-------- GIVEN DATA --------

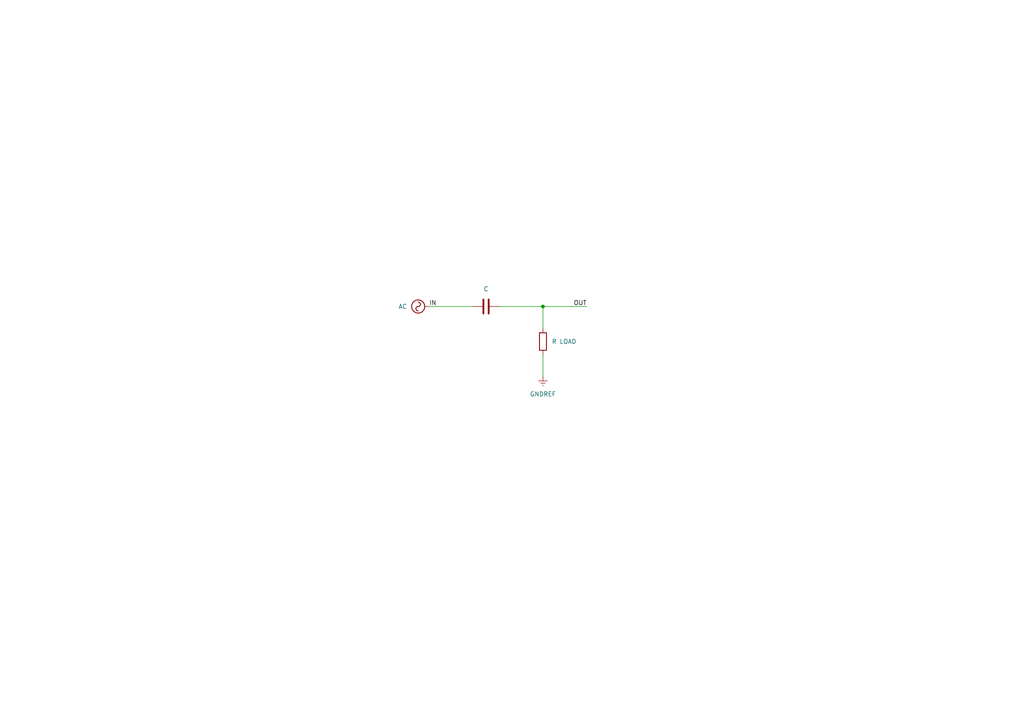
<source format=kicad_sch>
(kicad_sch (version 20211123) (generator eeschema)

  (uuid 11041ffe-9688-4e0f-81dc-bc6e1a68d24a)

  (paper "A4")

  

  (junction (at 157.48 88.9) (diameter 0) (color 0 0 0 0)
    (uuid 10dea25d-9aa8-4454-b3a2-8fd2b38e55ad)
  )

  (wire (pts (xy 157.48 88.9) (xy 157.48 95.25))
    (stroke (width 0) (type default) (color 0 0 0 0))
    (uuid 2147b0e9-4157-475e-a4fa-e239b366dd1e)
  )
  (wire (pts (xy 144.78 88.9) (xy 157.48 88.9))
    (stroke (width 0) (type default) (color 0 0 0 0))
    (uuid 28118062-c49b-4b7f-bbf4-d4e8291bb666)
  )
  (wire (pts (xy 157.48 102.87) (xy 157.48 109.22))
    (stroke (width 0) (type default) (color 0 0 0 0))
    (uuid 4bce6e8a-eca8-467c-ad88-a31c55312c30)
  )
  (wire (pts (xy 124.46 88.9) (xy 137.16 88.9))
    (stroke (width 0) (type default) (color 0 0 0 0))
    (uuid 74116c4c-f0b4-47ba-b5e8-e0c160981652)
  )
  (wire (pts (xy 157.48 88.9) (xy 170.18 88.9))
    (stroke (width 0) (type default) (color 0 0 0 0))
    (uuid 7d1582ff-f67d-4920-aed3-aeea5dce8386)
  )

  (label "OUT" (at 170.18 88.9 180)
    (effects (font (size 1.27 1.27)) (justify right bottom))
    (uuid 9ad3b92e-f82d-4a87-bfd1-2a15bb703331)
  )
  (label "IN" (at 124.46 88.9 0)
    (effects (font (size 1.27 1.27)) (justify left bottom))
    (uuid b24f4da9-dea2-48b8-8371-34dee25b9d5f)
  )

  (symbol (lib_id "Device:R") (at 157.48 99.06 180) (unit 1)
    (in_bom yes) (on_board yes)
    (uuid 2cbc335f-fb60-477d-8827-a87baefe95cd)
    (property "Reference" "R?" (id 0) (at 160.02 97.7899 0)
      (effects (font (size 1.27 1.27)) (justify right) hide)
    )
    (property "Value" "R LOAD" (id 1) (at 160.02 99.06 0)
      (effects (font (size 1.27 1.27)) (justify right))
    )
    (property "Footprint" "" (id 2) (at 159.258 99.06 90)
      (effects (font (size 1.27 1.27)) hide)
    )
    (property "Datasheet" "~" (id 3) (at 157.48 99.06 0)
      (effects (font (size 1.27 1.27)) hide)
    )
    (pin "1" (uuid e0c735b4-a8cb-4168-af5e-dc04c1973854))
    (pin "2" (uuid fb426dcc-936c-4898-a43d-e2334f8cf419))
  )

  (symbol (lib_id "power:AC") (at 124.46 88.9 90) (unit 1)
    (in_bom yes) (on_board yes) (fields_autoplaced)
    (uuid 748985b8-be37-41cd-b7eb-0fffb11765ff)
    (property "Reference" "#PWR?" (id 0) (at 127 88.9 0)
      (effects (font (size 1.27 1.27)) hide)
    )
    (property "Value" "AC" (id 1) (at 118.11 88.8999 90)
      (effects (font (size 1.27 1.27)) (justify left))
    )
    (property "Footprint" "" (id 2) (at 124.46 88.9 0)
      (effects (font (size 1.27 1.27)) hide)
    )
    (property "Datasheet" "" (id 3) (at 124.46 88.9 0)
      (effects (font (size 1.27 1.27)) hide)
    )
    (pin "1" (uuid afd4f79f-fdee-4a6f-b68d-328bde60ce17))
  )

  (symbol (lib_id "power:GNDREF") (at 157.48 109.22 0) (unit 1)
    (in_bom yes) (on_board yes) (fields_autoplaced)
    (uuid b2c41616-5cd8-4345-b6cc-be7bf95c8d1b)
    (property "Reference" "#PWR?" (id 0) (at 157.48 115.57 0)
      (effects (font (size 1.27 1.27)) hide)
    )
    (property "Value" "GNDREF" (id 1) (at 157.48 114.3 0))
    (property "Footprint" "" (id 2) (at 157.48 109.22 0)
      (effects (font (size 1.27 1.27)) hide)
    )
    (property "Datasheet" "" (id 3) (at 157.48 109.22 0)
      (effects (font (size 1.27 1.27)) hide)
    )
    (pin "1" (uuid d0cf80c0-6425-48bc-afc8-1e8fdc552ceb))
  )

  (symbol (lib_id "Device:C") (at 140.97 88.9 90) (unit 1)
    (in_bom yes) (on_board yes) (fields_autoplaced)
    (uuid f8f6cfc4-d8b7-40bc-8d98-0c53bc02a0a5)
    (property "Reference" "C?" (id 0) (at 140.97 81.28 90)
      (effects (font (size 1.27 1.27)) hide)
    )
    (property "Value" "C" (id 1) (at 140.97 83.82 90))
    (property "Footprint" "" (id 2) (at 144.78 87.9348 0)
      (effects (font (size 1.27 1.27)) hide)
    )
    (property "Datasheet" "~" (id 3) (at 140.97 88.9 0)
      (effects (font (size 1.27 1.27)) hide)
    )
    (pin "1" (uuid 12c375a9-6cb6-40c9-8338-e35c8f51da9a))
    (pin "2" (uuid f11d0926-e248-4539-96b3-fb72c2748113))
  )
)

</source>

--------

AIM OF THE TASK - Find the string "right" in the records, then copy each line where it occurs.

EXERCISE RESPONSE -
    (effects (font (size 1.27 1.27)) (justify right bottom))
      (effects (font (size 1.27 1.27)) (justify right) hide)
      (effects (font (size 1.27 1.27)) (justify right))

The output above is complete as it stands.